Same credit bear market. Different day.
In today’s episode of the collapsing global credit bubble, we find American financial stock Morgan Stanley (NYSE:MS) taking a US$10 billion loss and selling 10% of its equity to the Chinese Investment Corporation for US$5 billion.
Brother, can you spare some capital so our balance sheet meets Basel II requirements?
Let’s just be clear about what’s happening. Investment banks, brokerages, and financial stocks are taking losses. But in order to retain required capital levels, they are selling pieces of themself off to cashed-up lenders (mostly sovereign wealth funds). The new shareholders now have a claim on future profits, should the financials turn it around and start making money again, instead of losing it.
If you had a few billion dollars would you sink it in a financial firm in exchange for equity? Or would you buy a chunk of Fortescue Metals (ASX:FMG)?
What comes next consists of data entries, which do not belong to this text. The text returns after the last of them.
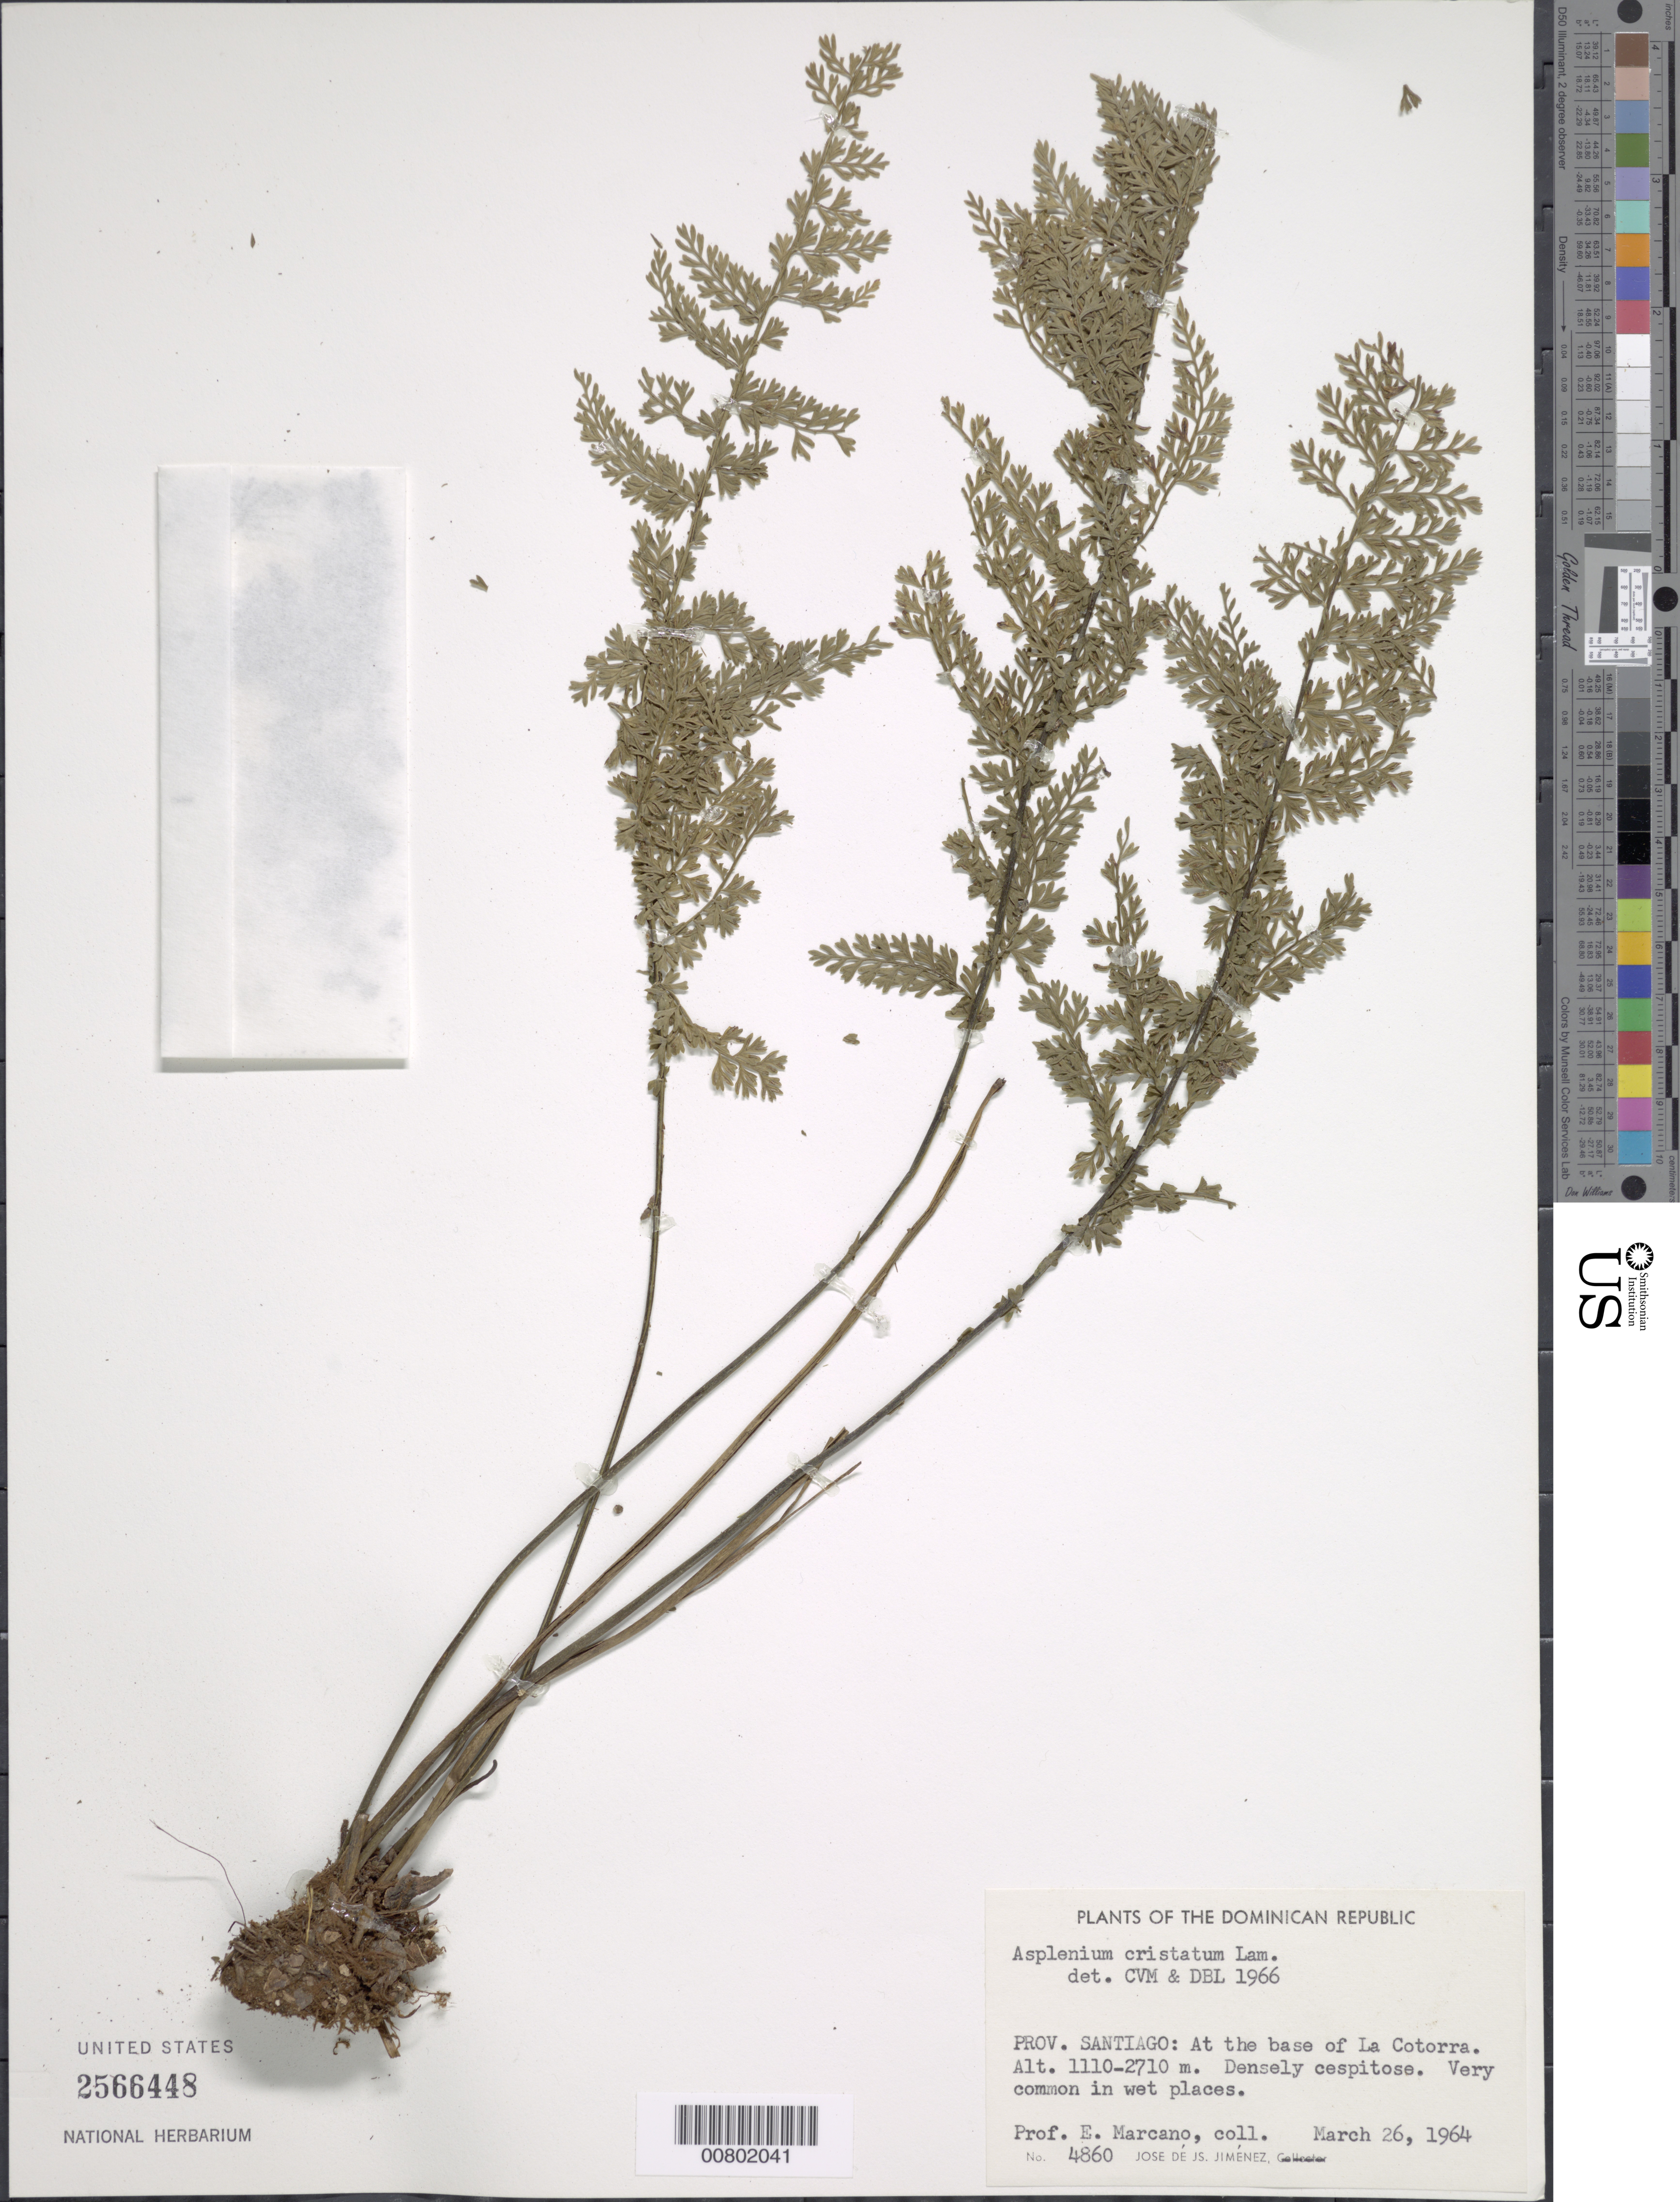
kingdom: Plantae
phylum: Tracheophyta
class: Polypodiopsida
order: Polypodiales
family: Aspleniaceae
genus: Asplenium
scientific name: Asplenium cristatum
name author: Lam.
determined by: Morton, C. V.; Lellinger, D. B.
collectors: E. J. Marcano F. & J. J. Jiménez Almonte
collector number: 4860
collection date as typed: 26 Mar 1964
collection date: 1964-03-26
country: Dominican Republic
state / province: Santiago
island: Hispaniola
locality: La Cotorra, at base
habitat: Wet places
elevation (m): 1110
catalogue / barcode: US 2566448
Andrew Forrest’s little iron ore start up has found another 700 million tonnes of iron ore in the Pilbara (where the stuff is apparently just laying around).
One of the reasons all that ore is lying around and not on its way to China already is that BHP (ASX:BHP) and RIO (ASX:RIO) own all the rail lines out West. And they certainly don’t have an interest in sharing that infrastructure with up-and-coming players, do they?
A new government program should solve the problem. It’s an office called “Infrastructure Australia”. Today’s Australian reports that, “Infrastructure Australia can’t come soon enough. Port bottlenecks, poor rail infrastructure and roads that need networking and repairing are just a few of the problems facing Australia and hurting economic growth. The Business Council of Australia estimates that Australia has an infrastructure deficit of AU$90 billion…the infrastructure backlog is costing the country about AU$6.4 billion a year in lost production. “
Appellation is the first step in characterisation, Professor Zapatka used to say. What you call something is important. Names define things. An “infrastructure deficit” is a good name, if you want a new government program.
But politics aside, the investment angle here is simple. Follow the money. If the government is spending, who is cashing the cheques? Follow the money…
“The construction boom is forecast to increase 10.8 per cent in 2008 and 7.4 per cent in 2009, largely underwritten by infrastructure projects and mining-related construction, particularly road, which is estimated to rise 15.4 per cent, rail projects to jump 22.2 per cent, water supply projects at 24.8 per cent, electricity generation and supply at 19.3 per cent and telecommunications at 15.1 per cent. “
There are plenty of infrastructure funds to choose from. But there are plenty of stocks to look at too. It’s not rocket science. As always, avoid companies with debt—especially these days.